# READING PASSAGE
■ ■ ■ ■ ■

TOM keyword: Energy security
How the war with Iran is reshaping Europe’s gas security
This is the second installment of the Topic of the Month: Rethinking energy security of supply in Europe

When war with Iran erupted on 28 February 2026, attention initially focused on oil markets and geopolitical escalation. Beneath the headlines, however, a quieter yet equally critical disruption began to unfold: a shock to global gas supply chains. For Europe, already in the midst of reshaping its energy system, the war has exposed a new layer of vulnerability.
The European Union (EU) has made significant efforts to reduce its dependence on Russian gas, replacing it with diversified imports, particularly liquefied natural gas (LNG). This strategy has improved resilience. Yet the war with Iran has revealed a new reality: Europe’s gas security is now closely tied to global maritime routes and geopolitical stability far beyond its borders.
The current crisis is global. The closure of the Strait of Hormuz, a narrow waterway through which around 20% of global LNG exports pass, has had immediate consequences for energy markets. Qatar, one of the world’s largest LNG exporters, depends on this route for its shipments. During the winter of 2025–2026, approximately 7% of Europe’s LNG imports came from Qatar. While this may appear modest, even small disruptions can have outsized effects in a tight market. The situation worsened when Iranian attacks damaged gas infrastructure. Qatar reportedly lost up to 17% of its LNG export capacity, with recovery likely to take years. What might have been a short-term disruption has therefore become a longer-term structural constraint.
Since 2022, the EU has made notable progress in strengthening its gas supply system. It has diversified supply sources, expanded LNG import infrastructure, and reduced gas demand through efficiency measures. These efforts have paid off. Despite the current crisis, there is no immediate risk of gas shortages. The European Commission has confirmed that, while supplies are tight, overall security of supply remains intact.
This resilience, however, comes with a trade-off. Europe has become more dependent on global markets. LNG is flexible and can be sourced from multiple regions, but it is also subject to intense international competition and vulnerable to transport disruptions. As the Agency for the Cooperation of Energy Regulators (ACER) notes, this shift has increased exposure to global price volatility and logistical risks.
The most immediate impact of the war has been on prices. European gas prices surged sharply after the conflict began, with benchmark TTF prices rising by around 70% within days.
Asia, which relies heavily on LNG imports, has been even more affected by disruptions to Middle Eastern supply. As a result, Asian buyers have been willing to pay a premium to secure cargoes, creating an unprecedented price gap. LNG prices in Asia have reached record levels above European benchmarks.
The crisis struck just as Europe emerged from winter with low gas storage levels. By the end of March 2026, storage facilities in several EU countries were below 30% capacity. Storage acts as a buffer against supply shocks; when levels are low, the system becomes more fragile. Europe now faces the difficult task of refilling storage ahead of the next winter season in a highly competitive global market. Meeting storage targets may require significantly higher LNG imports, potentially at much higher prices.
The impact of the war extends far beyond energy markets. Rising gas prices feed directly into inflation. The European Commission estimates that the EU has already spent an additional €24 billion on fossil fuel imports since the start of the conflict. Industries that rely heavily on gas, such as chemicals, manufacturing, and fertilisers, are particularly vulnerable.

■ ■ ■ ■ ■

# DATA SECTION
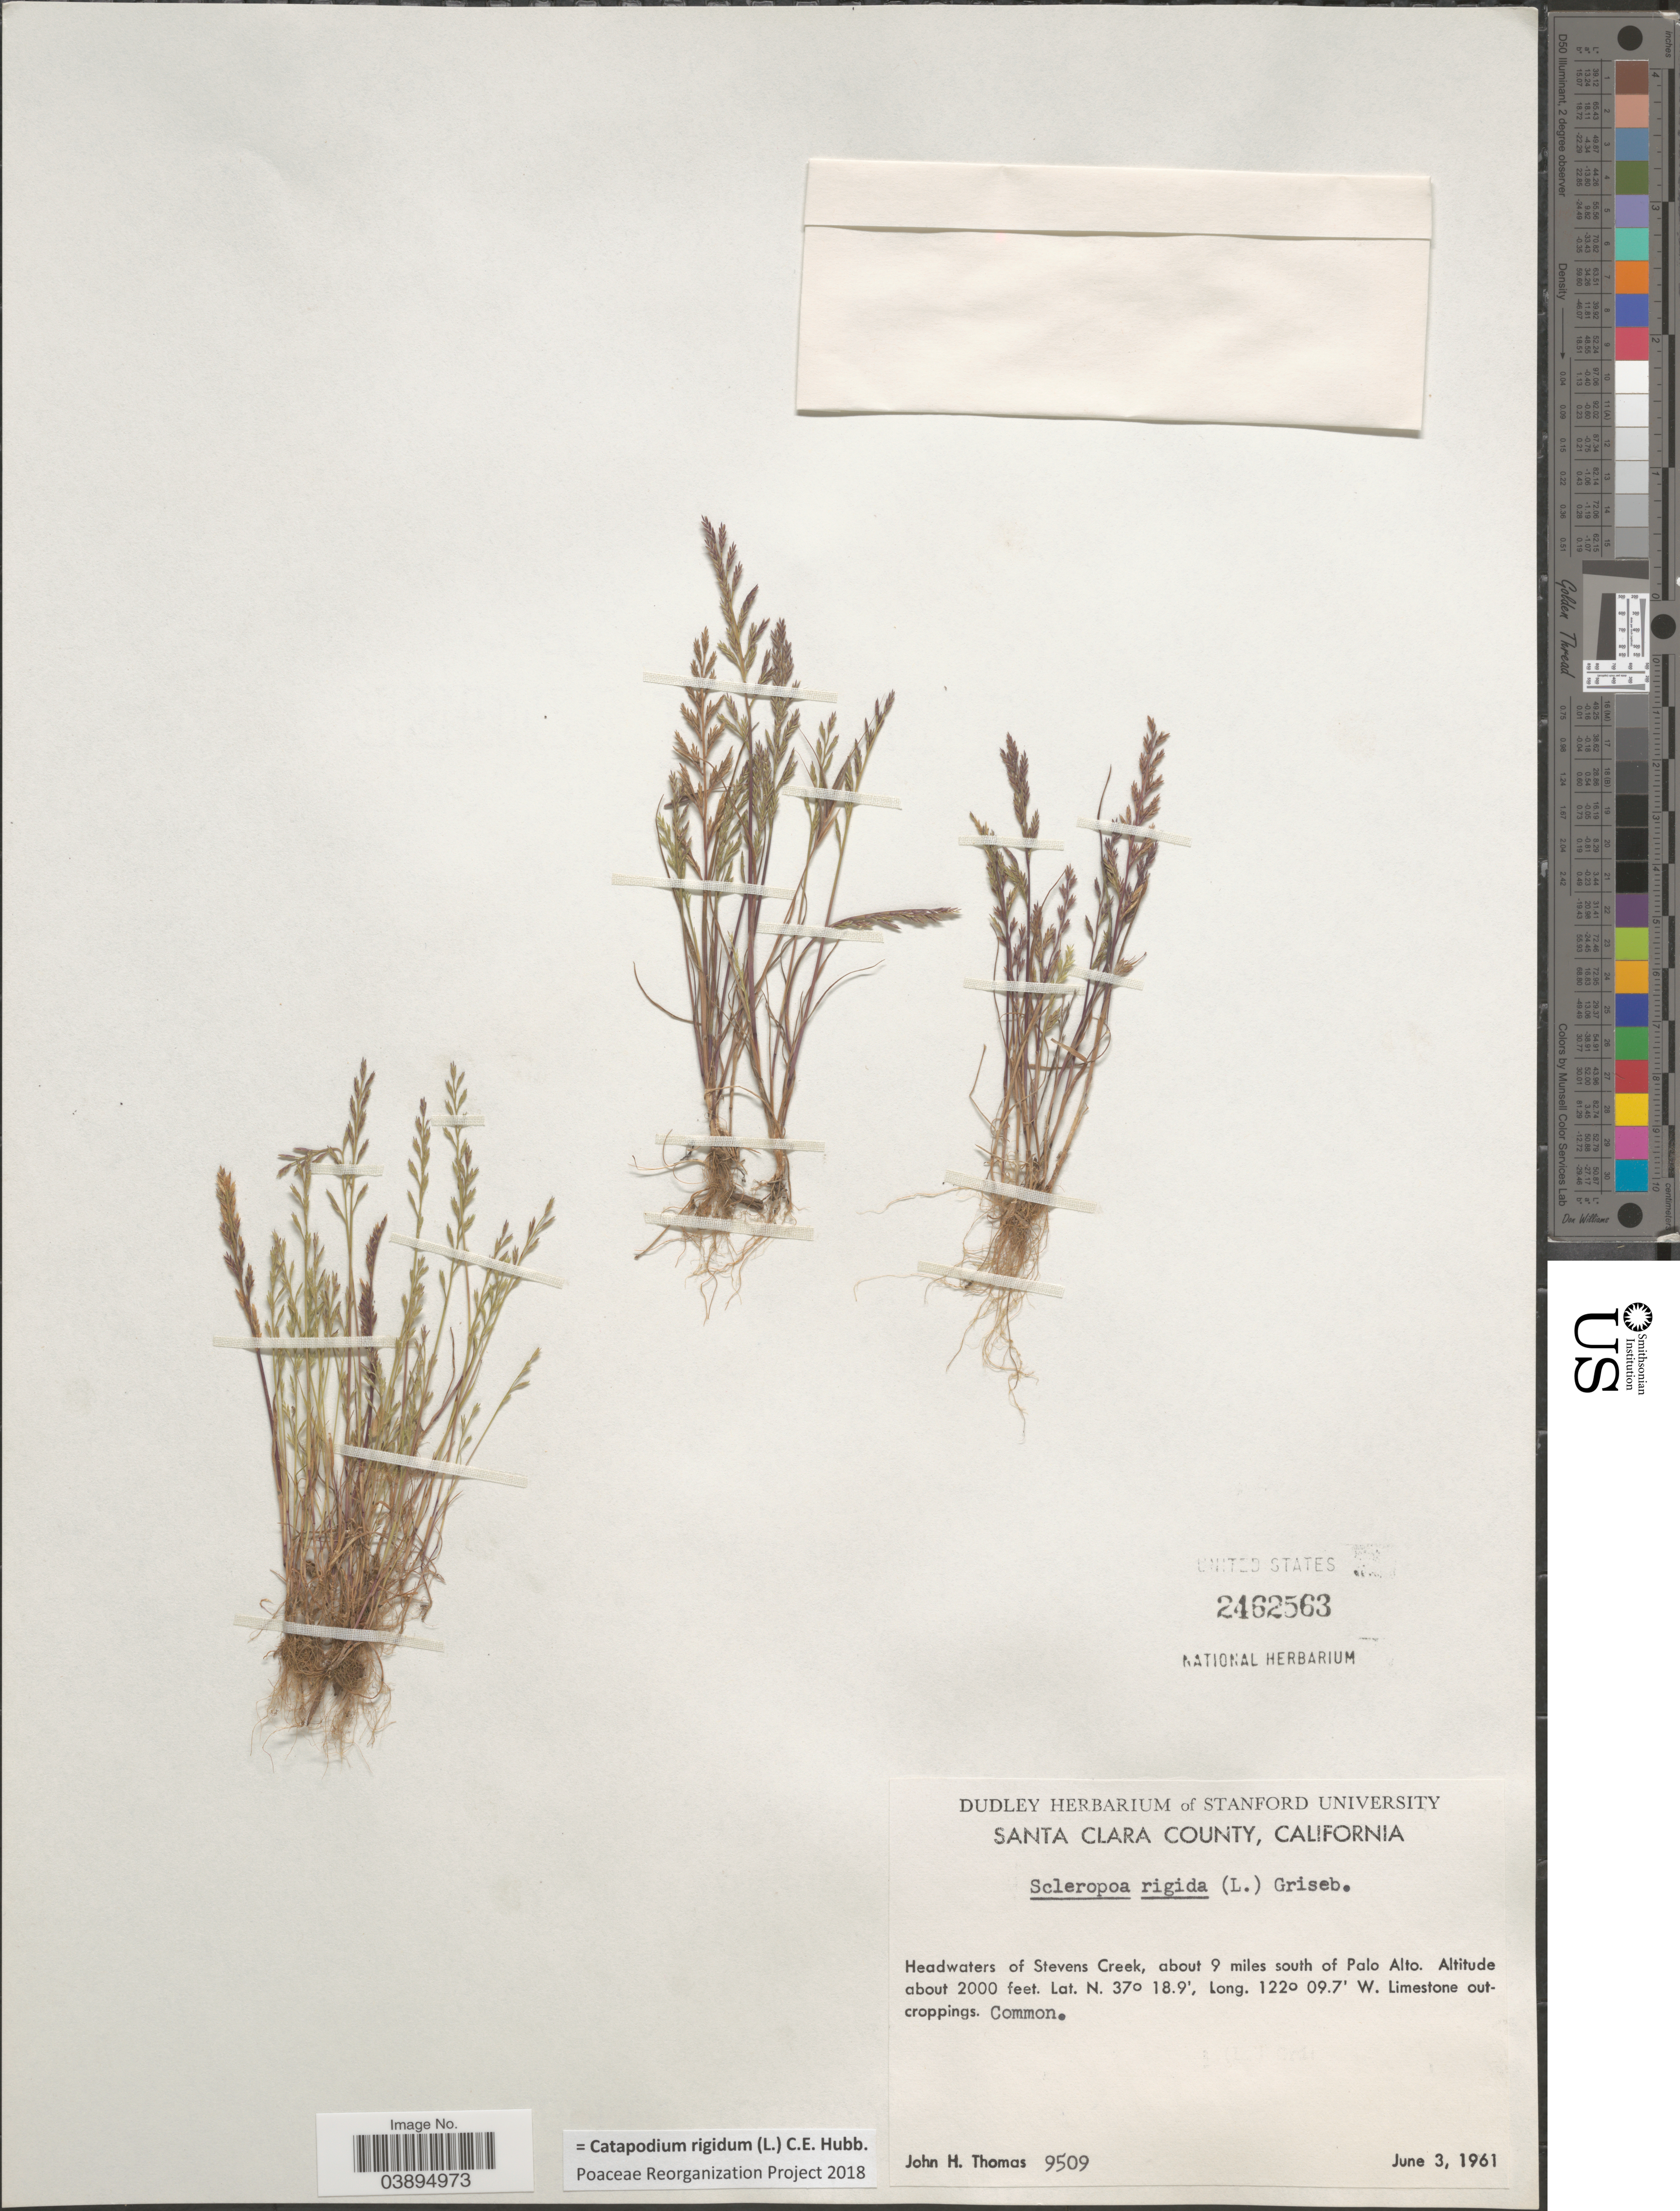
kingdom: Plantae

■ ■ ■ ■ ■

# WHAT TO DO
Continue the article on the Iran war and Europe's gas security, picking up right after its final sentence about gas-dependent industries. The material that accompanies this article plays no part in what follows.

# REPLY TO THE EXERCISE
Given these pressures, why has Europe not experienced a full-blown supply crisis? The answer lies in preparation and the structural changes implemented in recent years.
First, the EU has diversified its supply sources. The United States has become the largest LNG supplier, accounting for around 30% of total gas imports, reducing dependence on any single region.
Second, Europe has expanded its LNG infrastructure. New terminals and increased capacity have enabled higher import volumes, ensuring that gas can be delivered where it is needed.
Third, demand reduction measures have played a crucial role. Since 2022, the EU has significantly reduced gas consumption, easing pressure on the system.
Finally, market integration allows gas to flow across borders within the EU, helping to balance supply and demand between Member States.
Together, these factors have created a system capable of withstanding shocks. Nevertheless, the war with Iran is a stark reminder of Europe’s ongoing vulnerability. The EU still imports the majority of its energy, around 57% of total consumption. As long as this remains the case, external shocks will continue to pose risks.
The current crisis has reinforced the urgency of accelerating the energy transition. Moving away from fossil fuels is not only a matter of climate policy, but also of security.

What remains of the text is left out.